You have the makings of a good story, but, if you want to get a good reaction here - a story site - you have to do what mjl suggests, and turn your quasi-running script into fiction.

Readers will not do the director's job of interpreting the script and will click back. You need to tell the story according to the conventions of written prose.

From what you've given us, if you do that, you'll get a good response.
 
You like to tell about the characters feelings and emotions and show the dialog. Nothing wrong with that. Your story is written in present tense like a screen play but not exactly like that. The medium perhaps?

I didn't mind the bold to normal and back again. It made the changes from dialog to action easy to follow in this format.

I'd like to see the general response if you submitted the story that way. Would it even pass the editors? I don't know. And what would the readers think? Would they finish it? Vote?

My initial reaction is, this won't fly very well. But that's just me. Not because of anything you wrote, but how you wrote it and the format you used.




Anyway. Finish the story however you want to write it. Submit it for posting and see what the response is. Really, you don't seem to write badly, just differently.

Welcome to Lit.

MJL


Thank you!
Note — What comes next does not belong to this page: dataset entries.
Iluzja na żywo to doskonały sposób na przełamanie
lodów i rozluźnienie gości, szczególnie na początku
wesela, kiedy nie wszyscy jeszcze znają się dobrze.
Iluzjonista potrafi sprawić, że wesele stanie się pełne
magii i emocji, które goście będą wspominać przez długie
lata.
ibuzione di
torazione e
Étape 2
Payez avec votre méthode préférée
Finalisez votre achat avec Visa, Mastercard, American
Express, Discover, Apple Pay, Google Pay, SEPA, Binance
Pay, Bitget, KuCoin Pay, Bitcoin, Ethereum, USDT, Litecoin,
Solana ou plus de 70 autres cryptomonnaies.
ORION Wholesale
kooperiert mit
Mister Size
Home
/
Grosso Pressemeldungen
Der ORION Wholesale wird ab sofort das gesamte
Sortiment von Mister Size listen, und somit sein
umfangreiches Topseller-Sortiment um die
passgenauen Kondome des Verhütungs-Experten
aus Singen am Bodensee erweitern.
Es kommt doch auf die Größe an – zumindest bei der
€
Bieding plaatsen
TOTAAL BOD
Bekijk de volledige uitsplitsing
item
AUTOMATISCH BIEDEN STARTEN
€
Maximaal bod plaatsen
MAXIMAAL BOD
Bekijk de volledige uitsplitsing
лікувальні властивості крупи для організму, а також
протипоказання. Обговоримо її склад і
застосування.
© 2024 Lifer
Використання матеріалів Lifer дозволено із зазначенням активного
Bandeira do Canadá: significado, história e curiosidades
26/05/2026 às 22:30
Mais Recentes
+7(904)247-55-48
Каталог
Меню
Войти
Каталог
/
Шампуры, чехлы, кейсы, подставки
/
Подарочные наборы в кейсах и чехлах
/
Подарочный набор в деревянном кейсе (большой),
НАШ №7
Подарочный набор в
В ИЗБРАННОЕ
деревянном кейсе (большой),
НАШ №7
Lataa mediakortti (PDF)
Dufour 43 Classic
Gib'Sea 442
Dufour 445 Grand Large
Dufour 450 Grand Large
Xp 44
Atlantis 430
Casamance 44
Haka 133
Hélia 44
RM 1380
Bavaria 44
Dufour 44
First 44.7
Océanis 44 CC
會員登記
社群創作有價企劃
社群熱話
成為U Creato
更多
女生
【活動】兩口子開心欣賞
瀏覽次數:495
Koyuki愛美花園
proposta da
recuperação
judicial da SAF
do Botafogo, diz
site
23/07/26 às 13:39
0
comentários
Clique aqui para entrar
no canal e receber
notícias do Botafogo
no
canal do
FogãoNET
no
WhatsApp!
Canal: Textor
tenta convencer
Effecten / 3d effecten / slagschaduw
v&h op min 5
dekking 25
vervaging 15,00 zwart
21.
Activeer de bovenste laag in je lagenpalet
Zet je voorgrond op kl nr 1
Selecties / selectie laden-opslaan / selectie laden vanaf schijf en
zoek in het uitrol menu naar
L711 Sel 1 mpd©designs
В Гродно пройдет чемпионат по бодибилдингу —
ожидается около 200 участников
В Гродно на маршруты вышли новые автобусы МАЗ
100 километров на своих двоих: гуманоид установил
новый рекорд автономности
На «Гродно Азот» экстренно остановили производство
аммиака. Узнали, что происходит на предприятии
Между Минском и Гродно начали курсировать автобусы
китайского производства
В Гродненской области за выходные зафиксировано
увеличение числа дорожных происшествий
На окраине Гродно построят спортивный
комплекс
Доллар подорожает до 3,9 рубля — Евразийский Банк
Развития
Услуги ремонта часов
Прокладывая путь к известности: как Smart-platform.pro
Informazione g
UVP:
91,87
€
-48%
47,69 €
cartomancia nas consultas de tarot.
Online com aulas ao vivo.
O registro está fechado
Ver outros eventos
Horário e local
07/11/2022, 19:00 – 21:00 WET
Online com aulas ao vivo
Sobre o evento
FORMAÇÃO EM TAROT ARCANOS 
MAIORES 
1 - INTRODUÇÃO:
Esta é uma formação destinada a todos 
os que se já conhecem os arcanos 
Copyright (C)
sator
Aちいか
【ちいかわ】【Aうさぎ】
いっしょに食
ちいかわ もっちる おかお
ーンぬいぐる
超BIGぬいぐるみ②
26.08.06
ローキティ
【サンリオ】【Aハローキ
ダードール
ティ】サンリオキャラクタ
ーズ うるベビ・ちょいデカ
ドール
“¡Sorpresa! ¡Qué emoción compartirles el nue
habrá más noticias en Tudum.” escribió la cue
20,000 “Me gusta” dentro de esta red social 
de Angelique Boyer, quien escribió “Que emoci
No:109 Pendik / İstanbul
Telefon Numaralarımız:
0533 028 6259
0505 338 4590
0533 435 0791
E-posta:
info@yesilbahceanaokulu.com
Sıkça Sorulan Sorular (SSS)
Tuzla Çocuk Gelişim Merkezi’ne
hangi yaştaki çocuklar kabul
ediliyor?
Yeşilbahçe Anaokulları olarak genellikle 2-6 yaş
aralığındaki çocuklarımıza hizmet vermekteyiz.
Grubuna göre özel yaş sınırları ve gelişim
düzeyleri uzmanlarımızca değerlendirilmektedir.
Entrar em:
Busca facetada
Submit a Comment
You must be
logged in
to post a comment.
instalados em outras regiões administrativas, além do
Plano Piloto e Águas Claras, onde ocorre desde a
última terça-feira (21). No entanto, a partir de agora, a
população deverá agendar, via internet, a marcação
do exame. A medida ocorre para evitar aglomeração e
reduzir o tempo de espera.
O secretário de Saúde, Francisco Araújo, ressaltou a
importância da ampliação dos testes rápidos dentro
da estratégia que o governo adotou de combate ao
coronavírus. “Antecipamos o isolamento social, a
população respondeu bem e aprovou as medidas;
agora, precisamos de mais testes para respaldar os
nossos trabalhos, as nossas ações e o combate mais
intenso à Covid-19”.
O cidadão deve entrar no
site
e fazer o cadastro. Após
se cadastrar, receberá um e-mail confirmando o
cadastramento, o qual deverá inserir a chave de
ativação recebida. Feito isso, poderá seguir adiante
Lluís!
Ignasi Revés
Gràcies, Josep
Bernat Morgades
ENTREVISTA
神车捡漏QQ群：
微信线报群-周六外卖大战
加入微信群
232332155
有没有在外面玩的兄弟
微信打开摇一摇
Actually you're going to laugh... I origionally had it written as a story format. Then my co-writer wanted me to change it to script format... now I should change it back to story format? Will you still read it if it's in script format? I don't need a whole bunch of people reading it... just a few people who are interested in it... but if you really think I should change it back to story form.... I will...
 
Thank you! Actually you're going to laugh... I origionally had it written as a story format. Then my co-writer wanted me to change it to script format... now I should change it back to story format? Will you still read it if it's in script format? I don't need a whole bunch of people reading it... just a few people who are interested in it... but if you really think I should change it back to story form.... I will...

Script format, unless you're writing a play or screen play, is awkward for readers. I'd change it back. Whether I read it or not would depend on if I had the time or the category it was posted in. I suspect this is going into a category I don't usually read. I'm not judging it based on that, just answering your question. I'd expect at least a few thousand people to read it and if it has a good story line with a plot and developed characters, then a decent enough voting score.

MJL
 
From a reader's perspective

I agree with going back to story format. The way it is right now, it feels like I'm watching a movie, then grabbing the book that's on my lap to finish a paragraph. Back and forth. It's distracting the reader from your work.

All the best with your story!
 
Okay so back to story format I go. Thank... so should I repost the first part as story format too? Or start story format from the second part?
 
Okay so back to story format I go. Thank... so should I repost the first part as story format too? Or start story format from the second part?

Repost the first in story format, before the second - perhaps change the title - and take it from the top. The story has legs, the script format kills it.
 
Repost the first in story format, before the second - perhaps change the title - and take it from the top. The story has legs, the script format kills it.

I like the way you put that elfin - the story has legs - nice.